The next two images were taken with the flash trigger on my camera – where the flashes are behind the owl, you can see the background really is black, and the owl has a really pleasing rim light – I wish I could master this in my home studio… there was slightly more space – so I am going keep trying! You can also see how the front flash has added a reflection into the owls eye adding extra life, where as the continuous light lightens the feathers and stops the owl from suffering from too much flash glare! I aimed for 2 different shots – a full length owl and a close up of his face.
I felt really privileged to take these and now am even more looking forward to the owl workshop I am doing mid April, when I get to photograph them in that natural environment – it will be interesting to see if I can get catch lights then, and it has made me think about not capturing the surroundings more – if I want to edit and recompose the final image in photoshop.
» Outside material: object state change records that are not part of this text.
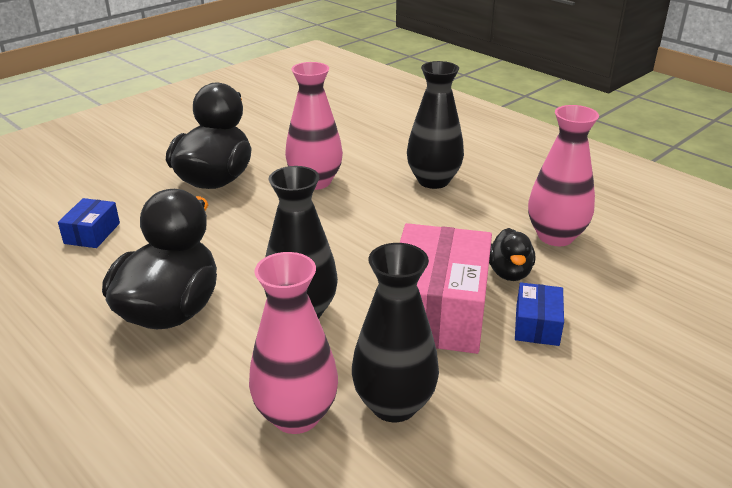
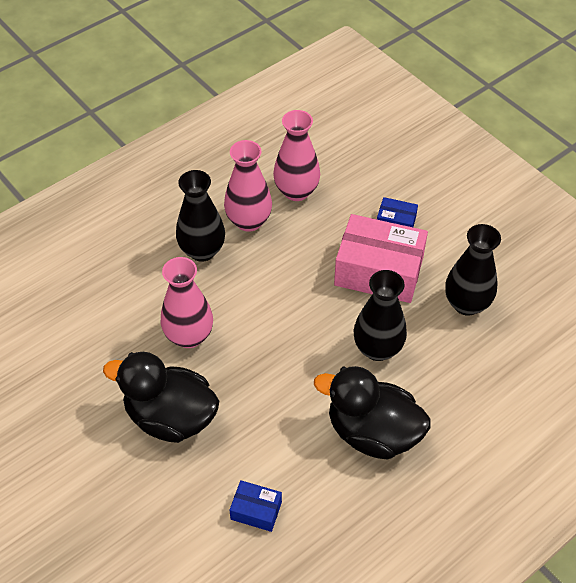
camera: 85 degrees left, 20 degrees up
pink vase [249,252,338,434] -> pink vase moved to [224,140,272,232]
black duck [489,228,535,281] -> none

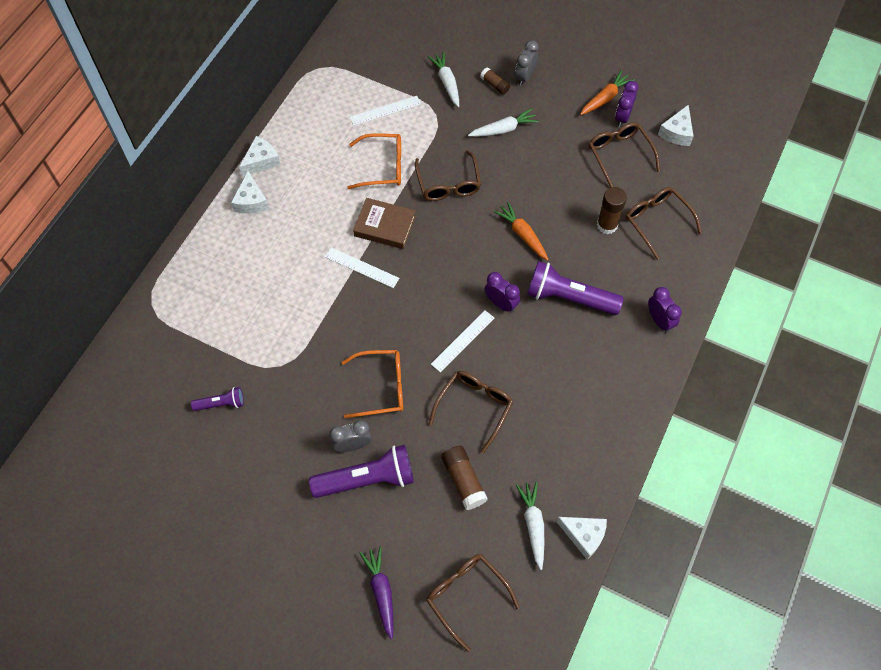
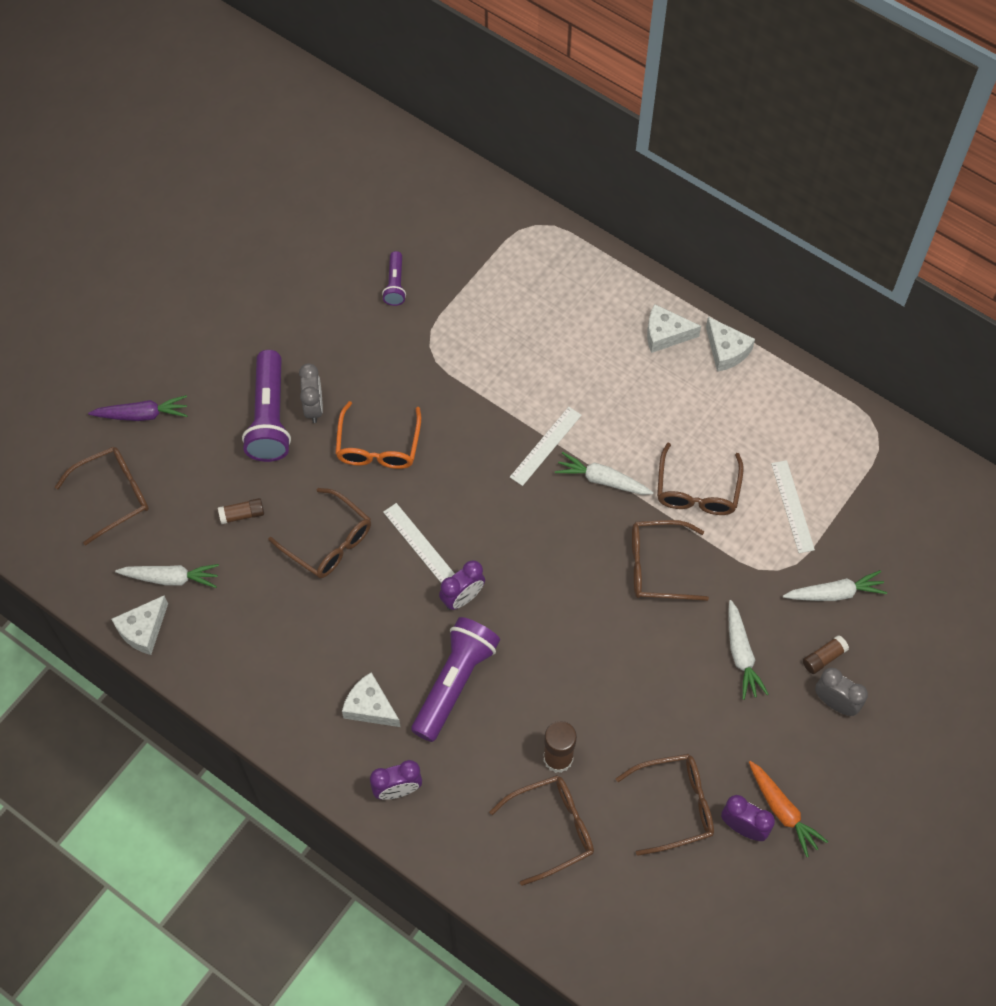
camera: 100 degrees right, 0 degrees up
orange glasses [347,133,401,189] -> brown glasses [657,443,744,515]
brown book [353,198,416,249] -> white carrot [555,452,654,495]
brown glue stick [441,446,488,510] -> brown glue stick [218,498,264,524], size x0.62
orange carrot [494,202,549,261] -> none
white cheese [658,104,694,146] -> white cheese moved to [342,672,400,727]

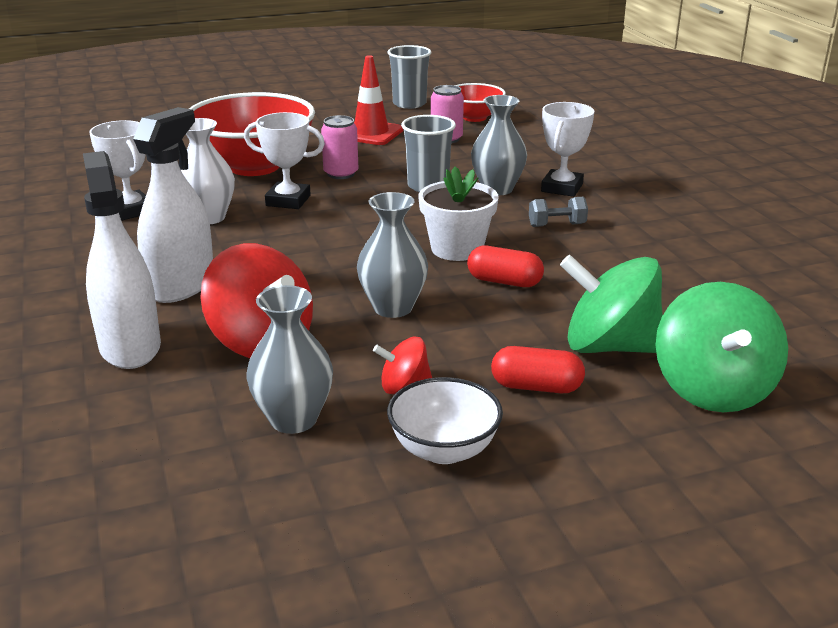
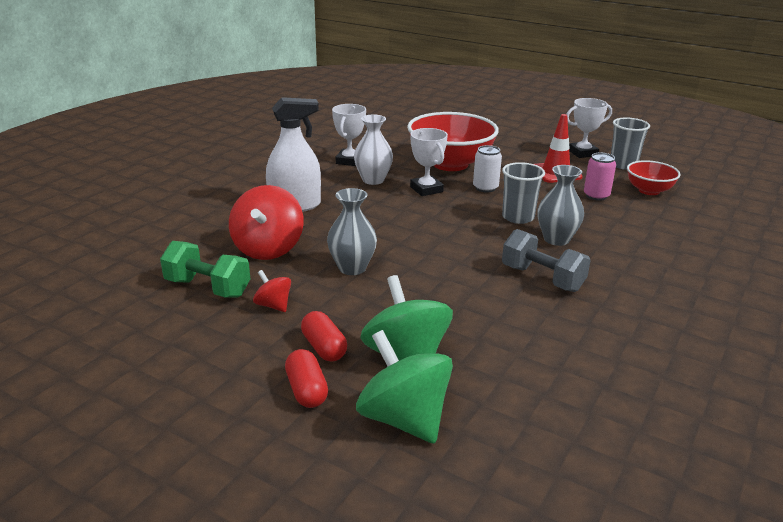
camera: 50 degrees right, 0 degrees up
white spray bottle [83,151,161,369] -> none
grey vase [247,285,333,434] -> green dumbbell [160,241,250,297]
pink can [321,115,358,179] -> white can [473,145,502,193]
white bowl [387,377,503,464] -> none
white flower pot [418,166,498,261] -> none
red capsule [467,246,544,287] -> red capsule moved to [285,349,328,408]
grey dumbbell [529,197,588,227] -> grey dumbbell [502,229,591,292], size x1.76
white trophy [541,102,595,197] -> white trophy moved to [567,98,612,158]
green spinning top [656,282,788,412] -> green spinning top turned 90 degrees clockwise [356,330,453,444]

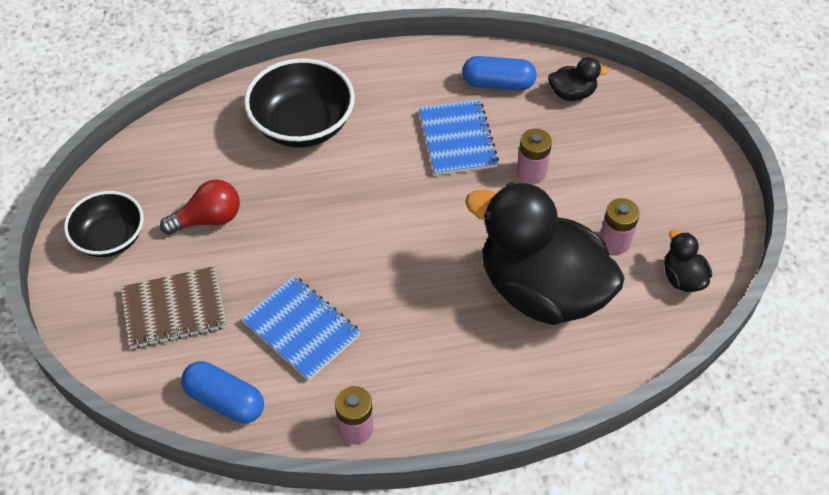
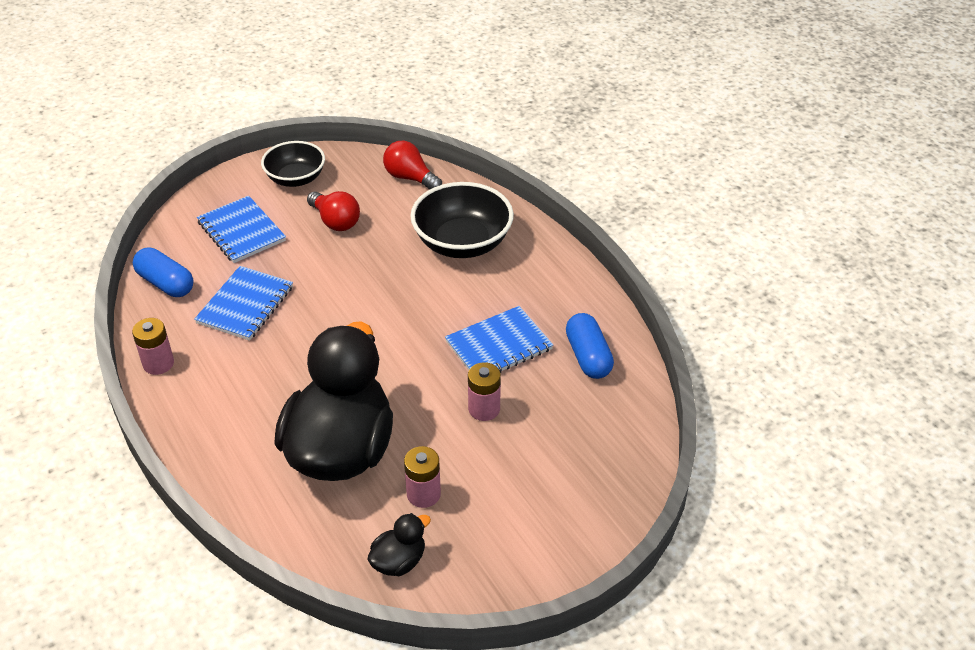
camera: 70 degrees right, 10 degrees down
brown notebook [121,266,227,349] -> blue notebook [197,196,286,263]
blue capsule [181,361,264,423] -> blue capsule turned 60 degrees counterclockwise [133,247,194,297]
black duck [548,57,609,101] -> none
none -> red light bulb [383,141,442,189]

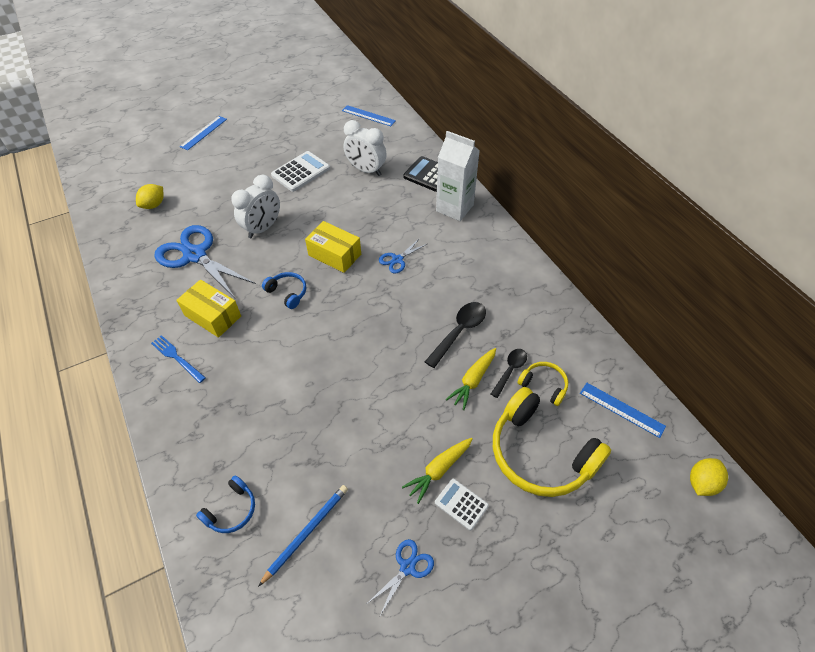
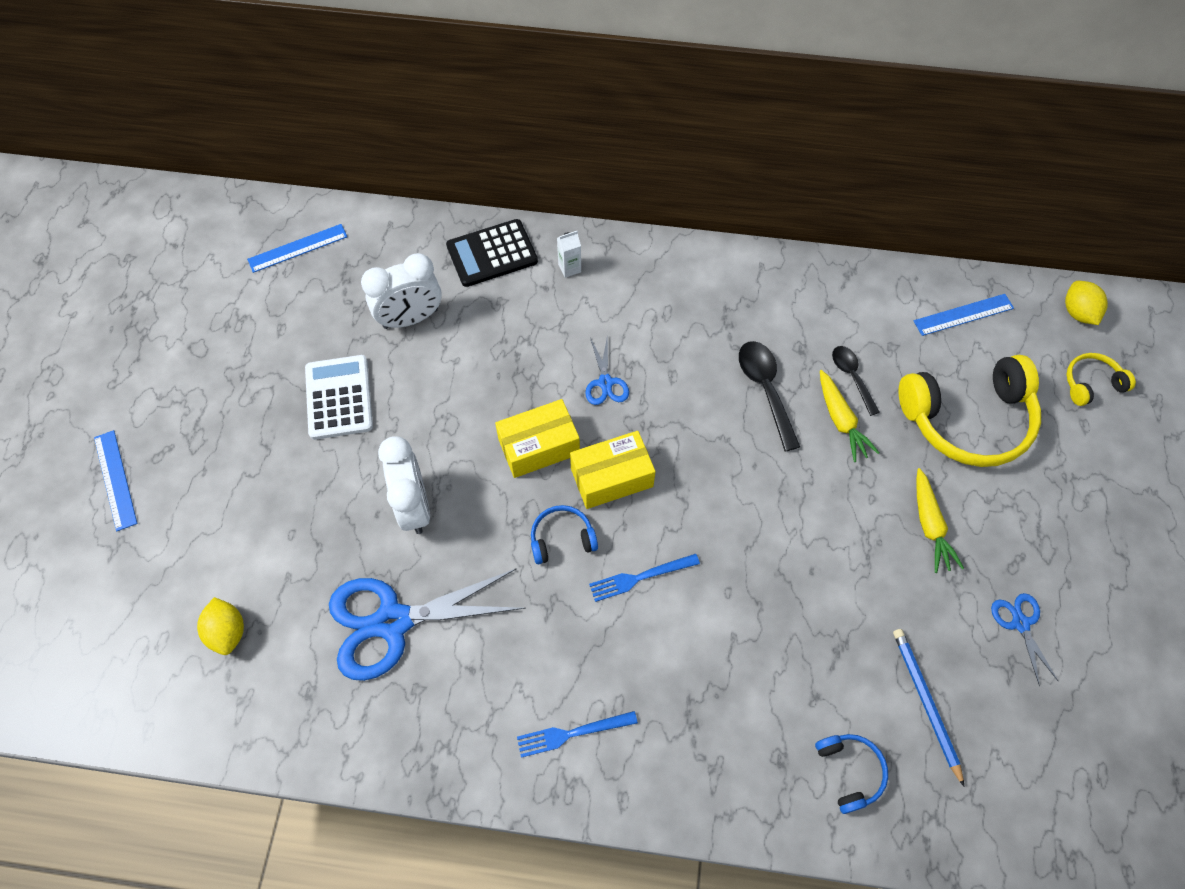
camera: 55 degrees left, 10 degrees up
yellow box [176,280,241,338] -> yellow box moved to [570,431,656,509]
white calculator [435,479,489,531] -> none
white carton [436,131,480,221] -> white carton [557,231,581,278], size x0.42
yellow headphones [518,362,568,406] -> yellow headphones moved to [1066,353,1136,406]
none -> blue fork [589,554,700,602]

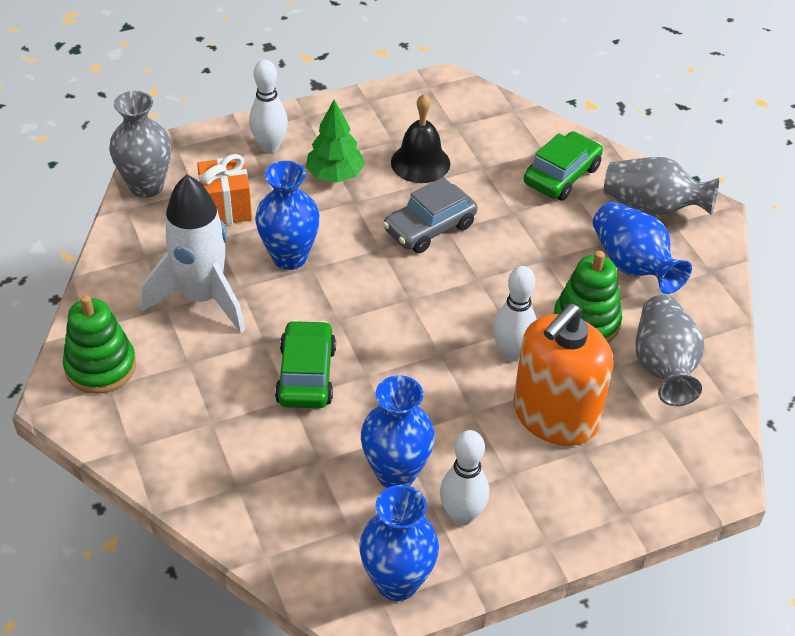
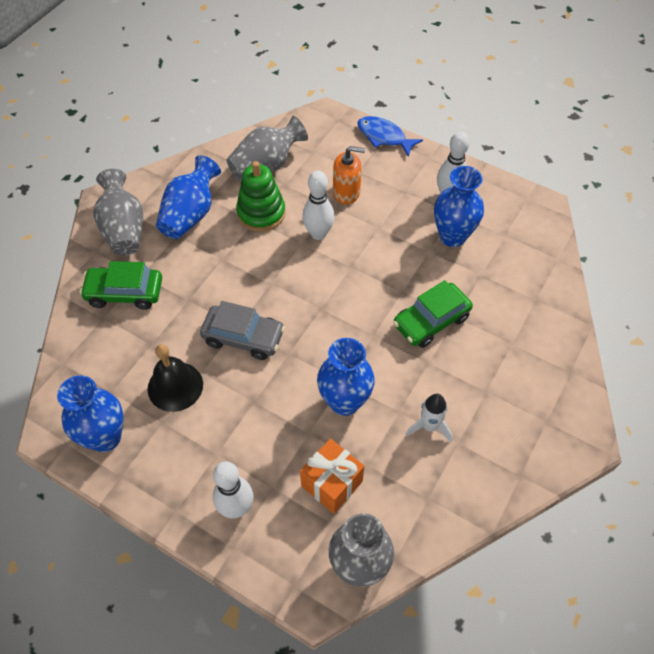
camera: 125 degrees left, 10 degrees up
green stacking toy [63,295,136,394] -> none
white rocket [141,175,245,333] -> white rocket [406,394,452,442], size x0.49
green tree [306,100,365,182] -> none
blue vase [359,485,439,601] -> blue vase moved to [57,375,124,452]
orange soap dispenser [514,303,613,446] -> orange soap dispenser [333,146,365,205], size x0.56
none -> blue fish [357,116,423,157]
Finally – camera club was Monday… and I only getting round to posting the images today… I have had a little tweak in photoshop and edited the image to include the moon that I photographed on day 64, added some random speckles as stars to give the impression that the owl is being lit by the moon on a frosty evening … I just wish I included more of the log in the original shot – but I kinda like it! What do you think?
I am not one for patience, but the Green finches were busy on my feeder today – and although my camera club frowns at the idea of a “bird on a stick”, I thought I would just have a practice and see if I could catch any action….
- Lens – Sigma 150-500mm
- Widest Aperture – F6.3
- To capture the movement of the birds I then experimented with ISO, and increased in to ISO 800
What I discovered from today:
- Don’t zoom in to close as you miss me some of the action….
- It is really hard to focus in on exactly what you want
- By bird feeder, bird stand and fence are not straight and the orange kayaks behind are totally distracting … the background needs to be thought about if I am going to try this again!
- Aperture priority was not the best choice, 1/800 sec shutter speed was the best shot for the movement of the birds, maybe even 1/1000 sec would have been better so to have control over this I should have used shutter priority and auto ISO.
- Static photos are boring… capturing the action and interaction is much more interesting….
I think this is my favorite shot – the green finch in flight, the light shinning through his wings, the 2nd bird with a seed in his mouth encouraging the other bird to fly on…. I just wish it was more in focus and sharper… something to revisit this year!